You’ll catch unpredictable behaviors only when you test with bad input—not just perfect sample questions. Much like game QA testing, stress the edges.
As a final point: if your GPT never encounters a bad user input, consider yourself lucky—but design like it will.
Versioning and Documentation is Non-Negotiable
I say this as someone who regretted not doing it: document everything. Change logs, test cases, behavior expectations, known bugs. Custom GPTs may look simple on the surface, but under the hood, your prompt is basically source code in disguise.

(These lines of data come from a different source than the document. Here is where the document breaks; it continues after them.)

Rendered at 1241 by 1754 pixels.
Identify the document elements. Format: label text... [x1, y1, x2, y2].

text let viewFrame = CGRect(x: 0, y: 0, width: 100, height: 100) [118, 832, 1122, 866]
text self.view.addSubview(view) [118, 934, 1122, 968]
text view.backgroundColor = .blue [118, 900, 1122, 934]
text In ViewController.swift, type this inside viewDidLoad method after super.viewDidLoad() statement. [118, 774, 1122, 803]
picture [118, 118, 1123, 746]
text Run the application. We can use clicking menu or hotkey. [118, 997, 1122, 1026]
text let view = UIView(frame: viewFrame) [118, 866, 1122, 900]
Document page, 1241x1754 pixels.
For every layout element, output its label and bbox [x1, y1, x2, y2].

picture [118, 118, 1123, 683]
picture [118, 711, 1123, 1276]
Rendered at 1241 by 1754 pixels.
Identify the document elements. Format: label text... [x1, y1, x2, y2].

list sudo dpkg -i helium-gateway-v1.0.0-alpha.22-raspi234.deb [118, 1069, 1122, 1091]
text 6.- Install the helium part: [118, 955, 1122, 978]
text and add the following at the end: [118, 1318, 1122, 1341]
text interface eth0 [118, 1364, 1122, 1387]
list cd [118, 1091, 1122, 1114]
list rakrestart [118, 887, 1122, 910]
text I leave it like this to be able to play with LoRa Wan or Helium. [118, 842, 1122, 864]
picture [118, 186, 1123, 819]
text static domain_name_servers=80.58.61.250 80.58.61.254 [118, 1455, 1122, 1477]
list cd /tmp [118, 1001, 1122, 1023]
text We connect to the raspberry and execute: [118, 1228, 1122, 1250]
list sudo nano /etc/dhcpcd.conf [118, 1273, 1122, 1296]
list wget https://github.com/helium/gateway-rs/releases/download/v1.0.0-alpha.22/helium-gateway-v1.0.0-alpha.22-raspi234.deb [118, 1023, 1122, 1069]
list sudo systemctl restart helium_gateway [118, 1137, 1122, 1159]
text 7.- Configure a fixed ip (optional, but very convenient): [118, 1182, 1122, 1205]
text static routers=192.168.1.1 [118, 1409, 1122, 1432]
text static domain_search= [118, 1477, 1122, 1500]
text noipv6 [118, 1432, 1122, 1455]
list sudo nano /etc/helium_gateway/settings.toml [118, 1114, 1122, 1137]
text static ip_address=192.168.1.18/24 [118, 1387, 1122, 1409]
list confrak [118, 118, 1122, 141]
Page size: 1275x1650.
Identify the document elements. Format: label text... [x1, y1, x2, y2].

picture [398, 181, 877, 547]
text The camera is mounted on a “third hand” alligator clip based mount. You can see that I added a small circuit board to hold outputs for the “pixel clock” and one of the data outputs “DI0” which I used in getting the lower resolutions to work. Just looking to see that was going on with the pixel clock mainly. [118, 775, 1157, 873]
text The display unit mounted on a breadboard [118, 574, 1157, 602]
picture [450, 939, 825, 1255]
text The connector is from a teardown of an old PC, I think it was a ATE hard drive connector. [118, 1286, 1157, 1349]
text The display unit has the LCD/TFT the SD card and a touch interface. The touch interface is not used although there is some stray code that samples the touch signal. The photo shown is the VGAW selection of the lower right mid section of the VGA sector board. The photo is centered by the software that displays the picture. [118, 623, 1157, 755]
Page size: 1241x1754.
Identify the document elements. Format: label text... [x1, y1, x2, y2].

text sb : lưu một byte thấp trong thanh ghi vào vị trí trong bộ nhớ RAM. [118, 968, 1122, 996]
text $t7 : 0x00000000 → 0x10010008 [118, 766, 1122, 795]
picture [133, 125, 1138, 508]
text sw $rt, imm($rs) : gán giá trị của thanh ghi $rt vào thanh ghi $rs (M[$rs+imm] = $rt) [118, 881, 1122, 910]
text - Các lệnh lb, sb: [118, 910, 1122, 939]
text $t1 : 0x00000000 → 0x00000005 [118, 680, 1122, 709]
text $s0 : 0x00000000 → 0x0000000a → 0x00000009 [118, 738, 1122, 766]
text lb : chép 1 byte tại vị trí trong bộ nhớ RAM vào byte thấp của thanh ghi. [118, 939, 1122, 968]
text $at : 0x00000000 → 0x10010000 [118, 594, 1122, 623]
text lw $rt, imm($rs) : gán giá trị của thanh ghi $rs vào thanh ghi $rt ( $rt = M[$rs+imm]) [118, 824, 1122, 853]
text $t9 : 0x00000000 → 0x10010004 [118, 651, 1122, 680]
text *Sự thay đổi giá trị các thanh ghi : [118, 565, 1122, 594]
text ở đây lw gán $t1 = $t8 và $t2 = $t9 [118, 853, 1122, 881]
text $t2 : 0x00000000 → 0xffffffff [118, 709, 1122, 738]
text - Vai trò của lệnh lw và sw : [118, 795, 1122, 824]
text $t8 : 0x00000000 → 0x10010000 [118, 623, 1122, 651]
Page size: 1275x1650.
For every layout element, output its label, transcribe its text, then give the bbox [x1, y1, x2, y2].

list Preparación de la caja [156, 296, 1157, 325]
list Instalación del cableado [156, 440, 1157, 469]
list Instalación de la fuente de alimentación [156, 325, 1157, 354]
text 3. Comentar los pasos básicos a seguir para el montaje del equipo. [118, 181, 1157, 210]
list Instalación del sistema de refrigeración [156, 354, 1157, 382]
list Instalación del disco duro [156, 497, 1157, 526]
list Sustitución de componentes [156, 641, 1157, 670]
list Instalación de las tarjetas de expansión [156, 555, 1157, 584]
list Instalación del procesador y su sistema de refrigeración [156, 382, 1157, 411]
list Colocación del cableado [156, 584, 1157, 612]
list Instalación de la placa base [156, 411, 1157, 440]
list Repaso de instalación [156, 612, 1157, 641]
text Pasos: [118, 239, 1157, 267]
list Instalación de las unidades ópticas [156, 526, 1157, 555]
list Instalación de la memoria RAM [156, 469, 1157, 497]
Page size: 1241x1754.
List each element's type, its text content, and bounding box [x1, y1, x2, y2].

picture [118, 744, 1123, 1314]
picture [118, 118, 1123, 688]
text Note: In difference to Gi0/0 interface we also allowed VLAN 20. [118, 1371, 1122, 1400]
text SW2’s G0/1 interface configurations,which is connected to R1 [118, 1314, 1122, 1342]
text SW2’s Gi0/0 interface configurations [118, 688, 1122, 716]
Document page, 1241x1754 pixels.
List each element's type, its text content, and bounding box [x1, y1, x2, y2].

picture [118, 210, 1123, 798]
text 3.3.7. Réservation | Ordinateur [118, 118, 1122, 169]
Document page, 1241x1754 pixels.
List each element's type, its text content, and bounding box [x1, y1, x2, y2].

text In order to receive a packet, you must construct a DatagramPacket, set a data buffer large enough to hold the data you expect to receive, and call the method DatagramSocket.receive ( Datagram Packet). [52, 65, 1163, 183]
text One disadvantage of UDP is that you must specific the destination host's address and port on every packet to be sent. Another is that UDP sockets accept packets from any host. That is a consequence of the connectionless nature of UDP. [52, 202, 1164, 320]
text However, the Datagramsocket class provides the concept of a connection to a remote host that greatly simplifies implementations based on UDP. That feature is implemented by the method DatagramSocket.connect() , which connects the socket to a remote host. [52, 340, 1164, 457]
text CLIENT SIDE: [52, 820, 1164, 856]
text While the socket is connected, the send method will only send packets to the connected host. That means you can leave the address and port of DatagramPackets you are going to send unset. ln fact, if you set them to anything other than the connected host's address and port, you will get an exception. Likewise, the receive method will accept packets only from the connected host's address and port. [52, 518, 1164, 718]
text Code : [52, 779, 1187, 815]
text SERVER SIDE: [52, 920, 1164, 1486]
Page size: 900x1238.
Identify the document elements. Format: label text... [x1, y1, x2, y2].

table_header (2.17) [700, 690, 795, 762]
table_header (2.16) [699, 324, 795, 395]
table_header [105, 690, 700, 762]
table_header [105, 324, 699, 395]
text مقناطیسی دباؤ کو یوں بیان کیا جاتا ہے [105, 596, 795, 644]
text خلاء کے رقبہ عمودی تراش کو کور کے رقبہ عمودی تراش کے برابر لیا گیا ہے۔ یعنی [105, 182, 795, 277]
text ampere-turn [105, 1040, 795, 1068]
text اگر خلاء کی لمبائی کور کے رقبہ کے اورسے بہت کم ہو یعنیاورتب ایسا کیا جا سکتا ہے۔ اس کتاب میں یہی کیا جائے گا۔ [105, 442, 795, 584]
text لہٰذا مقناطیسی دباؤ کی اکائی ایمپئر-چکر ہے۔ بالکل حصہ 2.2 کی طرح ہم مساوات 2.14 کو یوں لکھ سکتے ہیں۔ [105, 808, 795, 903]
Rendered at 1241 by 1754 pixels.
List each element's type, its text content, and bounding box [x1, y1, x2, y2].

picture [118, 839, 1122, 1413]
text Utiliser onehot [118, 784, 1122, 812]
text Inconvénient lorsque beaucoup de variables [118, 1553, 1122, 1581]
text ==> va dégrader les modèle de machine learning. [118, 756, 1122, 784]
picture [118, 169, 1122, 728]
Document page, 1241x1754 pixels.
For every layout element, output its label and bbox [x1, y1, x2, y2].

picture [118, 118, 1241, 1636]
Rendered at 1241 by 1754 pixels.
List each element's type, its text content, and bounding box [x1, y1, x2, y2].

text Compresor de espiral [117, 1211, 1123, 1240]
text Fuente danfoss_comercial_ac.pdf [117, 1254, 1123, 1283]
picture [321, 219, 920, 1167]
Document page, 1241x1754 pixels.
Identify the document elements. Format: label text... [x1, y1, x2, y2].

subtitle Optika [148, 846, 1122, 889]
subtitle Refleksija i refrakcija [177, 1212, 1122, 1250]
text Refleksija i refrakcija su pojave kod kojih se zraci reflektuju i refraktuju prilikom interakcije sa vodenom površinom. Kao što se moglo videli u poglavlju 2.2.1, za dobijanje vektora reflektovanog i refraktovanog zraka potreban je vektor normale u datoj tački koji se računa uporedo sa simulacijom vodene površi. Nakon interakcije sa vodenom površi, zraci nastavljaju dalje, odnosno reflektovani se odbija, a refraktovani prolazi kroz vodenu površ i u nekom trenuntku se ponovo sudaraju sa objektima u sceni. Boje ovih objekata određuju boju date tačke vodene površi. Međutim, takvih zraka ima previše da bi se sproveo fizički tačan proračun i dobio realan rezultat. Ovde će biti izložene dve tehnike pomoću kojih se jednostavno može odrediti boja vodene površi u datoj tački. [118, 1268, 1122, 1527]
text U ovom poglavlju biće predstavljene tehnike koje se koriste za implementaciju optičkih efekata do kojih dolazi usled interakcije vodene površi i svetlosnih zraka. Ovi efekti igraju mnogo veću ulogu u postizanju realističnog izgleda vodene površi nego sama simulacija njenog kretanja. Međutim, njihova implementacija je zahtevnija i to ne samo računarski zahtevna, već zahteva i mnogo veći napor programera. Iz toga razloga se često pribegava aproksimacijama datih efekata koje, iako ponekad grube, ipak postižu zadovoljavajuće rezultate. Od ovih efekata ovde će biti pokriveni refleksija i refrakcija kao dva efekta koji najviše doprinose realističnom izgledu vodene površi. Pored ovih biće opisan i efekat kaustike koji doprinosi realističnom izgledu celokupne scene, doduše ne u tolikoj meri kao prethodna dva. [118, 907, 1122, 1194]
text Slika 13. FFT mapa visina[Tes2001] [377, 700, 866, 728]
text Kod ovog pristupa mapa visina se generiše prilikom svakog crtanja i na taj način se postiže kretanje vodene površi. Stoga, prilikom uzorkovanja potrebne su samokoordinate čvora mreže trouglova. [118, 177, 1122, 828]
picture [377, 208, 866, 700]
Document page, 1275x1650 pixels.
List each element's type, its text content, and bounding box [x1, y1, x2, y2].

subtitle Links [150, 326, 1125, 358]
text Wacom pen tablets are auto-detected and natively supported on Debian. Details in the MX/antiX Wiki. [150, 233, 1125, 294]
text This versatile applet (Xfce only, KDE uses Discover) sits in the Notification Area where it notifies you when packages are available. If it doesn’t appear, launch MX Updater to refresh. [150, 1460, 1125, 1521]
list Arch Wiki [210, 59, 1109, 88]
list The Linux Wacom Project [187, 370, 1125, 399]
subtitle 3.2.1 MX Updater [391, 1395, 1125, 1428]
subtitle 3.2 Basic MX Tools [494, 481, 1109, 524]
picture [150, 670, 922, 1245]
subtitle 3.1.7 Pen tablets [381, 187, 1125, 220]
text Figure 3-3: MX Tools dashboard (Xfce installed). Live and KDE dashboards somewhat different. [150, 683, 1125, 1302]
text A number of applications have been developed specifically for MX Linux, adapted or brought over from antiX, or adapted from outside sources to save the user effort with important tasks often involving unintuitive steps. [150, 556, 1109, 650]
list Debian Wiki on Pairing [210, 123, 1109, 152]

My snapshot system uses one Notion table per GPT. It tracks:
- Prompt history by date
- Main version notes
- Known output quirks
- User interaction logs for edge case review
You can go fancier with GitHub or even build a trigger that dumps new versions to a Google Doc automatically using Zapier or Make.com. When I started doing this, I caught a ton of changes I didn’t even realize I’d made—tiny wording shifts that led to big tone differences.
This also helps when collaborating. I handed my onboarding assistant GPT over to a freelance PM, and she instantly saw the instruction that said “Always end message in two sentences max.” That could’ve been missed if I didn’t log it.
At the end of the day, your prompt is the source of truth—treat it with the same care you’d give to code.